Kosher Slaughter Escapes Ban in Netherlands

This story is cross-posted from JTA.

Dutch Agriculture Minister Hans Bleker signed an agreement with Jewish and Muslim religious leaders and slaughterhouses that will prevent a ban on ritual slaughter.

Under the agreement signed Tuesday, animals can continue to be ritually slaughtered as long as they lose consciousness within 40 seconds of their throats being cut. After 40 seconds they must be stunned, which is prohibited under both Jewish and Islamic law.

A prominent Dutch rabbi, however, criticized the covenant as “unacceptable.”

“The government is concerning itself with issues such as how to perform the cut. That is the domain of rabbis and the Jewish community,” Lody van de Kamp, a rabbi and politician, told the daily Reformatorisch Dagblad Wednesday. “The government should stay out.”

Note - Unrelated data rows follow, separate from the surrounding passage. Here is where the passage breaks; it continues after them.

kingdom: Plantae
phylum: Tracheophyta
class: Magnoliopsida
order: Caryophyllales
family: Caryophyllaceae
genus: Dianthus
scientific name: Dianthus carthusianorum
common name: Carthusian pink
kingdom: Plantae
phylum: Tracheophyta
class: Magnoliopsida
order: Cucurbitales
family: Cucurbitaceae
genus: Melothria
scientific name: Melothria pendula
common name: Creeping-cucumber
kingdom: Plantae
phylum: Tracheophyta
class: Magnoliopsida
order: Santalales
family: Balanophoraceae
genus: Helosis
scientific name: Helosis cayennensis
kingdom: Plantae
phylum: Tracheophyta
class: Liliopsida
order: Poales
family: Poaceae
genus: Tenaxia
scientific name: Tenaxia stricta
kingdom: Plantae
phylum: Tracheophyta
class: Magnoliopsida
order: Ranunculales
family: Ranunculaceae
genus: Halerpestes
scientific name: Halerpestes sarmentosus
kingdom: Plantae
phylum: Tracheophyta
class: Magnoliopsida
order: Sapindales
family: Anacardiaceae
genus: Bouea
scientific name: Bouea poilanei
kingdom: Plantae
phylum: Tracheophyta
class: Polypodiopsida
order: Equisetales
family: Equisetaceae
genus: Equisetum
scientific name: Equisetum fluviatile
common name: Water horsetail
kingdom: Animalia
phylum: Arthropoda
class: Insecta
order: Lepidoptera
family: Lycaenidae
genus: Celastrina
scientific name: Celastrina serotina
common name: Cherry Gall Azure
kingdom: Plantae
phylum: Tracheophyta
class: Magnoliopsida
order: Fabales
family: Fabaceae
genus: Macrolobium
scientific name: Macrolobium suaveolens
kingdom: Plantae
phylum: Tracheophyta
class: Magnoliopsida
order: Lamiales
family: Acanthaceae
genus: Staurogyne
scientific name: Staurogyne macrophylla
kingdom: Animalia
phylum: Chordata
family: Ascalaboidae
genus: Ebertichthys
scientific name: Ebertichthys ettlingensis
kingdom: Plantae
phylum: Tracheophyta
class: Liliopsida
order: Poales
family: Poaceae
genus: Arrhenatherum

The agreement comes following Animal Rights Party leader Marianne Thieme’s withdrawal in December of a bill that would have required stunning of all animals before slaughtering, after a majority of senators expressed their objection to the ban on kosher slaughter, or shechitah. The measure had passed the lower house of the Dutch parliament in June 2011.

Dutch law had required animals to be stunned before slaughter but made an exception for Muslim halal and Jewish shechitah. The Animal Rights Party says that more than 2 million animals are ritually slaughtered.

Van de Kamp represents the Council for Ritual Slaughter – a small haredi-Orthodox group. His organization was not involved in signing the covenant. The Jewish community was represented there by NIK, the Organization of Jewish Communities in The Netherlands – an umbrella group.

In the interview, Van de Kamp said the NIK “had no authority to rule on rabbinical matters.” NIK said the agreement is satisfactory to virtually all parts of the Jewish community.

The European Union requires animals to be stunned before slaughter but makes exceptions for religiously mandated ritual slaughter. Nevertheless, ritual slaughter is banned in Luxembourg, Norway, Sweden and Switzerland.